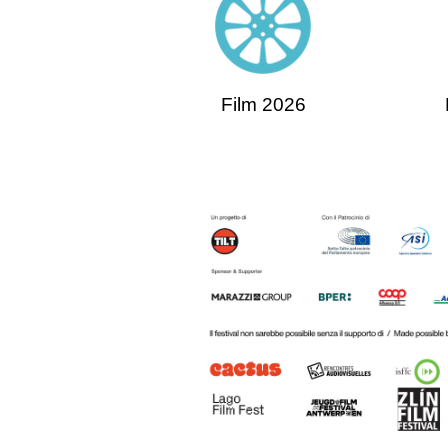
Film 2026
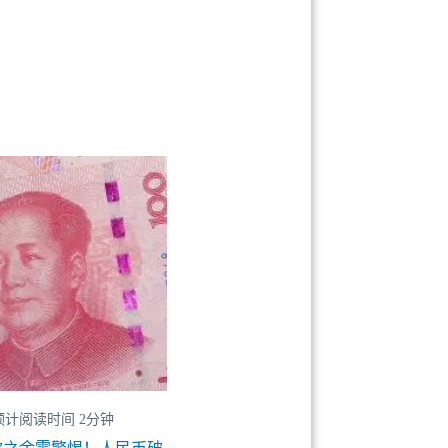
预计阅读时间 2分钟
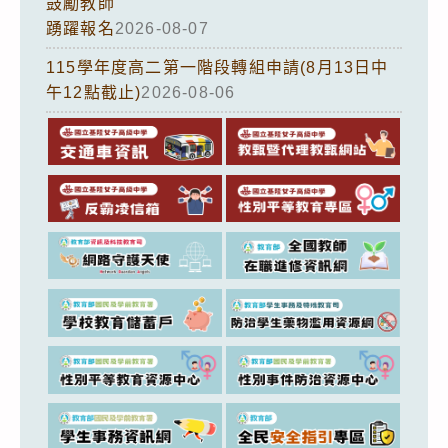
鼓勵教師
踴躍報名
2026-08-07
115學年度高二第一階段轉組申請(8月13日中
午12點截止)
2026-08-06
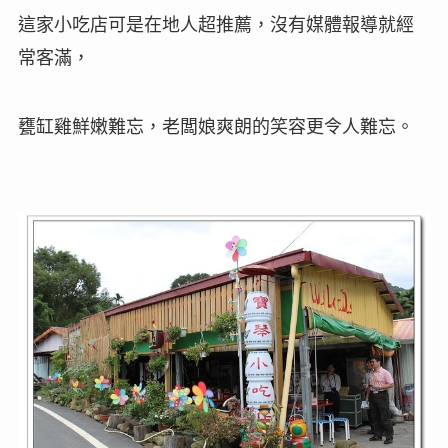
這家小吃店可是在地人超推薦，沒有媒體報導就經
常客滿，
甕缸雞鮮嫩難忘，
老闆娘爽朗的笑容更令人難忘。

+++

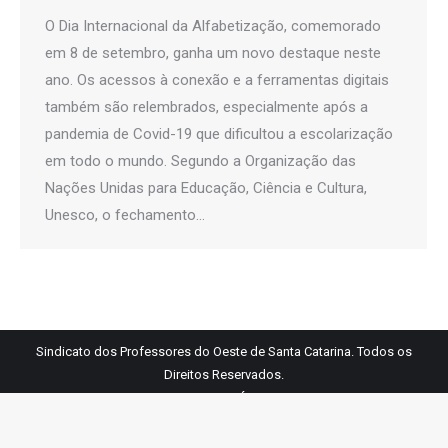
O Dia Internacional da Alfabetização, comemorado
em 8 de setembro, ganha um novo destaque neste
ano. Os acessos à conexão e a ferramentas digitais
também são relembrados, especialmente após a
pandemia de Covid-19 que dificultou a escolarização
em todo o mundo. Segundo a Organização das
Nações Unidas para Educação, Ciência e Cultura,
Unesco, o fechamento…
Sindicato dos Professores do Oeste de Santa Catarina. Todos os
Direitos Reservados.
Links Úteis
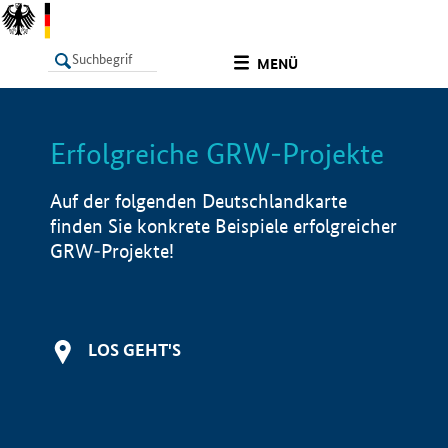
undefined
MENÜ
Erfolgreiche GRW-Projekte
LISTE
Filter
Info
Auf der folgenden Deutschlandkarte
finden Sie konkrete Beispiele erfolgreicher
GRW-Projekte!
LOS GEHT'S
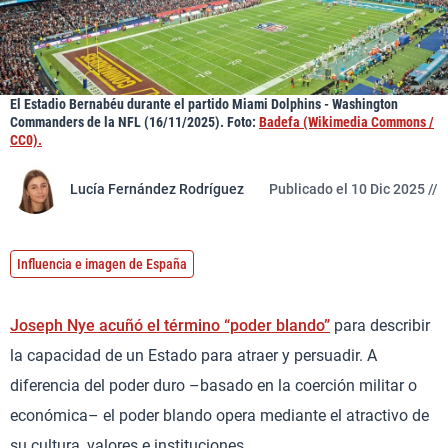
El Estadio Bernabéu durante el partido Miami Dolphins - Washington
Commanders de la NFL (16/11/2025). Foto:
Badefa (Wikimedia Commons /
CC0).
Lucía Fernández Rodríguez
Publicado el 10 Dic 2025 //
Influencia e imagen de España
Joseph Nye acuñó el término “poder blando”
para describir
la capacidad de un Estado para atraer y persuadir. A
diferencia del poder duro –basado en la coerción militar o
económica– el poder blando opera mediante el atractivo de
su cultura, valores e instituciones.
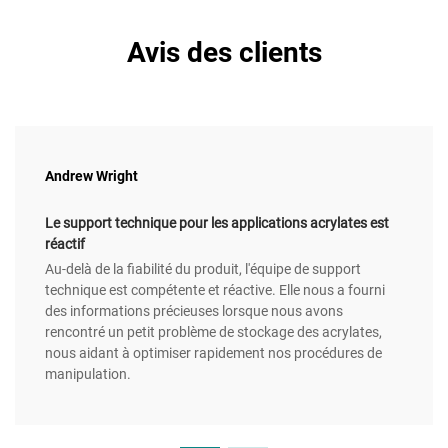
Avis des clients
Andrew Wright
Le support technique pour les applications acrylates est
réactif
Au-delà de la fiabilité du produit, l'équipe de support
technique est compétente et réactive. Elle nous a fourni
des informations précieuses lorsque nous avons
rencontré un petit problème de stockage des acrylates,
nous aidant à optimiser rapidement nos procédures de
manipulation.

+++

Work instructions -> Reproduce the lines above verbatim, beginning at the line that contains "這家小吃店可是在地人超推薦，沒有媒體報導就經" and stopping after the line that contains "老闆娘爽朗的笑容更令人難忘。".

Written response ->
這家小吃店可是在地人超推薦，沒有媒體報導就經
常客滿，
甕缸雞鮮嫩難忘，
老闆娘爽朗的笑容更令人難忘。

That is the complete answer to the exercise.